My little sis, whom we begged to come back east, is driving me nuts. I love her and her family. I understand why she does what she does, but I am having a harder and harder time biting my tongue. I can continue to try not saying anything when her older son pushes over her younger son. I can leave when she becomes manic about them getting enough sleep. I can close my self away after so many hours of loud nattering.

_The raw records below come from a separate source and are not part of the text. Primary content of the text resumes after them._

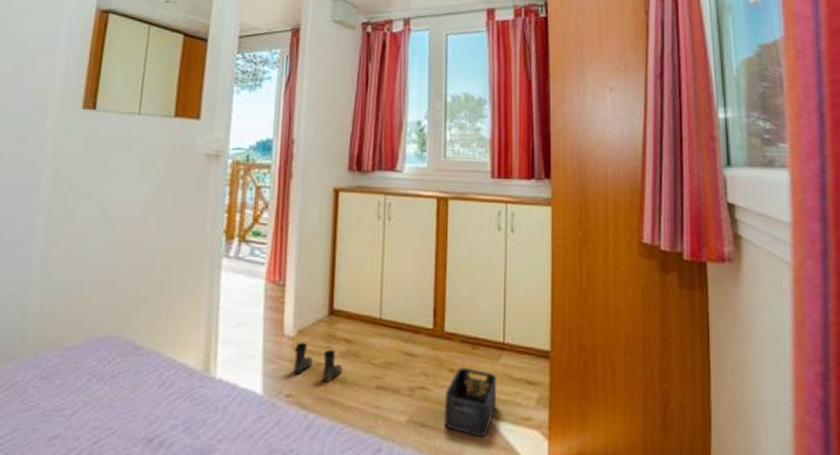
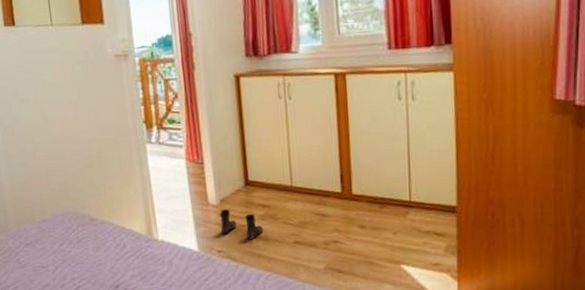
storage bin: present [443,367,497,438] -> none [357,223,407,280]

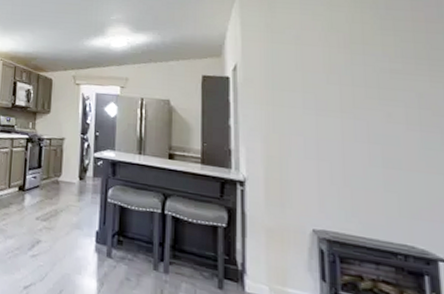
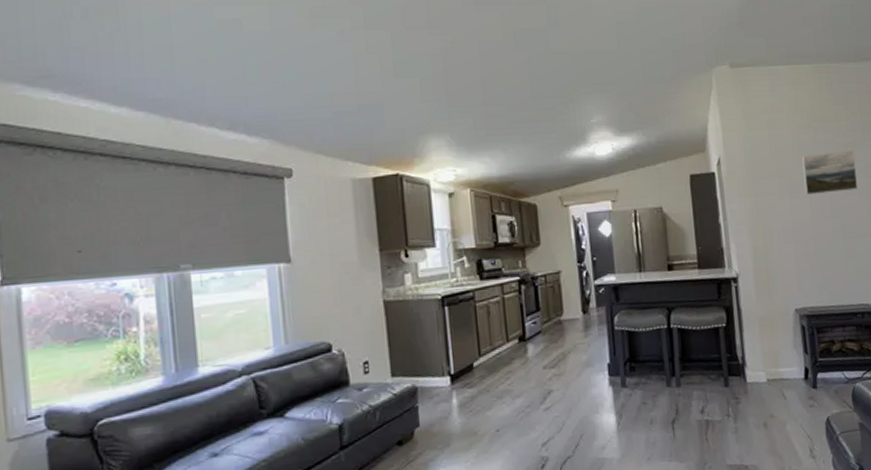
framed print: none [334,75,407,119] -> present [802,150,858,196]

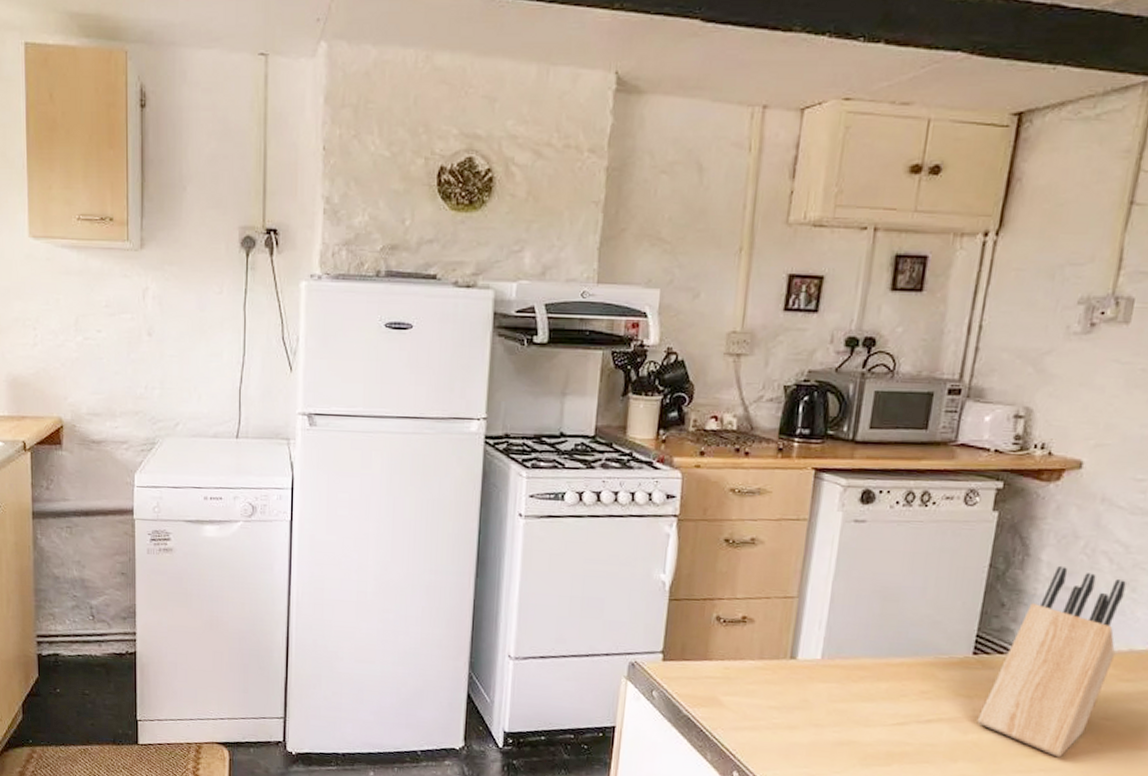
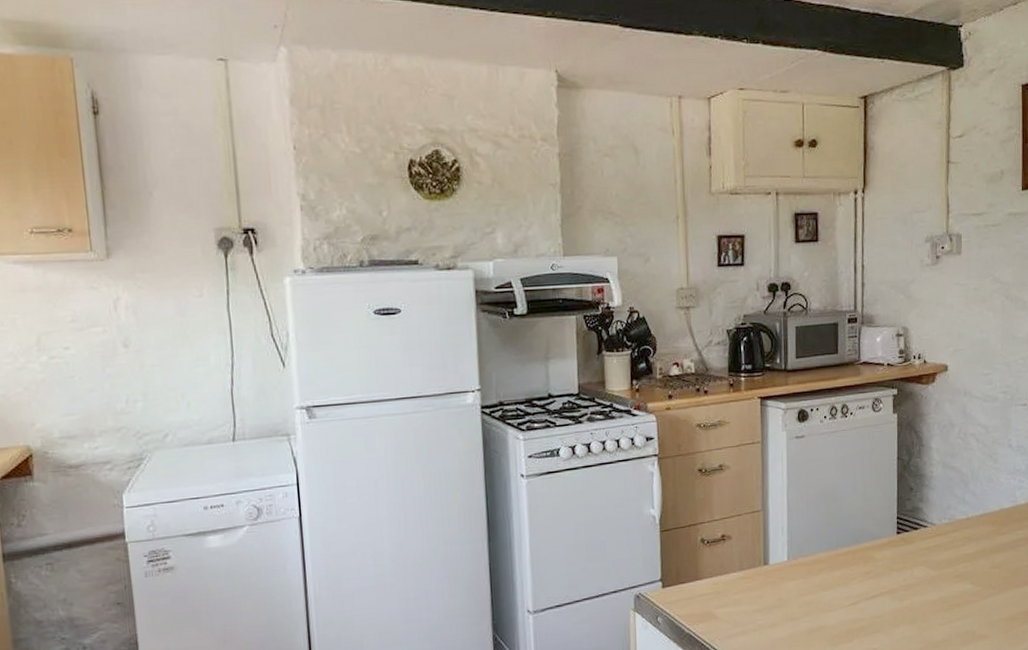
knife block: present [977,565,1126,758] -> none [908,450,992,607]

But, I can't do well without sleep. Especially if, as was the case last weekend, I am sick. Her family is out in a room above the garage so that THEY can sleep. But, they come to the main house when they wake up (as early as 6:30). And then there's no quiet time in the house after that during which I can take a nap to make up the difference. Actually, once while I was trying to take a nap upstairs, older nephew came slamming into my bedroom to hide a tractor under my bed. Moments later, younger nephew came by and rattled the door knob trying to get in (he's too young to really do doorknobs). Where was my sister, you may ask? She was having a nap in her room out over the garage. So, now I can't even be mad at her, because someone else was watching the kids. Ask anyone who knows me, I am a good sleeper. I can sleep through almost anything. I can't sleep through this though.
I could go to bed at 10:30, but I can't sleep until 11:30 on a good night. I have been advised to talk to her (by my mother) and not to (by my other 2 siblings). I feel like saying anything to her will make her more stressed out and therefore more manic and nattering. And perhaps she will regret moving back east.
So, now I am actually contemplating spending far less time with my family when they are the reason I moved back to MA. I don't want to be such a nudge.